When we have quantitative data, one thing we often want to know is where the center is, and, for that, we can look at the mean, median, mode, trimmed mean, and other measures. But we also want to know how spread out the numbers are. Are they all clustered near the median? Or are they all over the place? This can be very important. For example, if you were a 9th grade math teacher, then you would have very different classes if one had scores on a previous test like this:

9.1 9.0 8.9 8.9 9.1 9.0 9.1 8.9 9.0 8.9 9.2 8.8 8.8 9.1

And another had

10.0 8.0 9.0 10.2 7.8 9.0 9.0 7.2 10.8 10.0 8.0 7.5 10.5

Even though both have means right around 9.0.

There are several good measures of spread, and they are good in different situations, and for different purposes. Among them are the variance, the standard deviation, the range, and the interquartile range. Let’s look at each.

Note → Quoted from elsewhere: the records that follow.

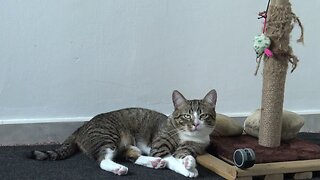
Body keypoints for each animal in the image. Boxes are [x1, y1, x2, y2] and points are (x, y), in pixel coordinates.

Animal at [30, 89, 218, 176]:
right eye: (187, 115)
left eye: (203, 115)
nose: (195, 124)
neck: (187, 135)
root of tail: (82, 126)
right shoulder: (160, 146)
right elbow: (170, 158)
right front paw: (187, 169)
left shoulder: (194, 146)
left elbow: (184, 155)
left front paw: (189, 163)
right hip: (107, 136)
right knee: (103, 159)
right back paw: (119, 168)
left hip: (126, 143)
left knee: (130, 155)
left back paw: (154, 163)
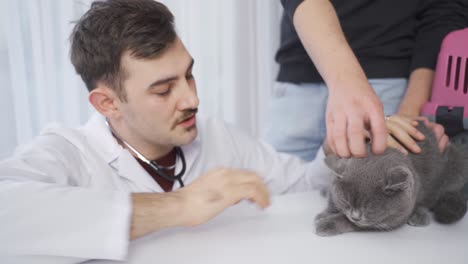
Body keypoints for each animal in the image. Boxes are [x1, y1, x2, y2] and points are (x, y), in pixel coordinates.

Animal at [316, 122, 466, 236]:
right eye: (346, 202)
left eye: (370, 210)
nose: (355, 217)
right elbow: (333, 197)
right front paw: (325, 213)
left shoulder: (389, 220)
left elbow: (354, 223)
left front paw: (327, 223)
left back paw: (419, 215)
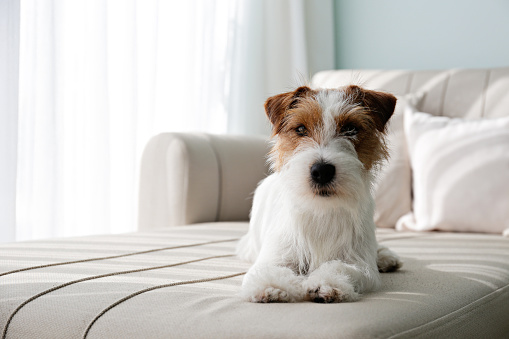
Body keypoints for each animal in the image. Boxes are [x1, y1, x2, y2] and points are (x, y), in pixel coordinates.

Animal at [236, 84, 402, 302]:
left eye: (350, 129)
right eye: (300, 129)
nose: (321, 171)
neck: (321, 210)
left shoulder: (361, 265)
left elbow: (341, 267)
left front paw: (326, 283)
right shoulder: (275, 257)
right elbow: (271, 270)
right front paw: (270, 286)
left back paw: (384, 256)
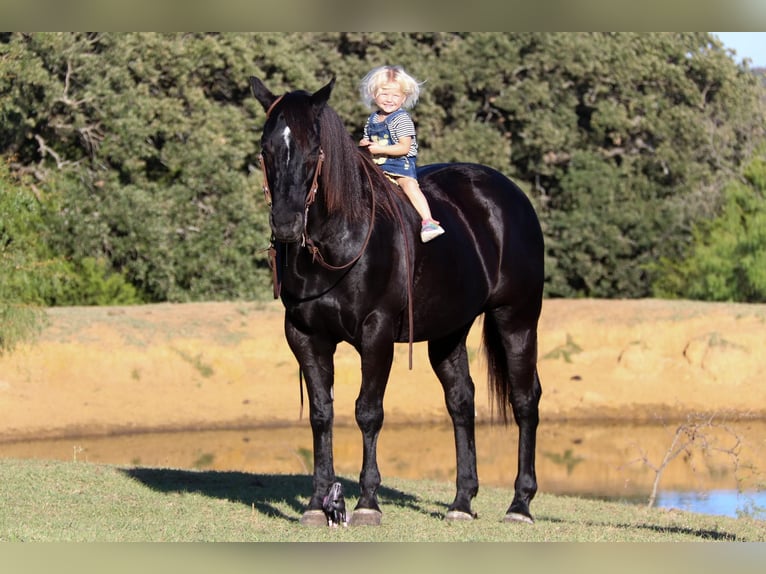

The variance is defined by a formula (easy to find on the web, hard to type in Helium’s format) but essentially it is the average squared deviation from the mean. The standard deviation is simply the square root of the variance. The range is simply the largest and smallest values. The interquartile range is the range from the 1st to the 3rd quartiles, that is, from the number that is smaller than all but 25% of the numbers, to the number that is larger than all but 25%.

All of these can easily be calculated with any statistical package, such as R, SAS, STATA, or SPSS. It’s a little trickier to decide when each should be used. The variance is rarely used, as is, in descriptive statistics, because it is in different units than the values themselves. For example, if you have data on the weight of 100 people, the variance will not be in pounds, but in pounds squared. That’s not intuitive for most people. Variances, though, are essential in some other statistical procedures. Much more common is the standard deviation. The standard deviation is good when the distribution of the data is roughly symmetric – that is, when the median is close to the mean. A general rule is that if the mean is meaningful, so is the standard deviation.

The range is almost always a little bit useful … at least to check that it makes sense. For example, if you look at some data on the weights of American adults and find that one of your subjects has a weight of 2,000 pounds, you know there is a problem! But the range is usually not that useful, beyond that. The interquartile range is underused. When you report the median, you should probably report the interquartile range as well. The most common example is income, where the median is almost always reported, but the IQR rarely is.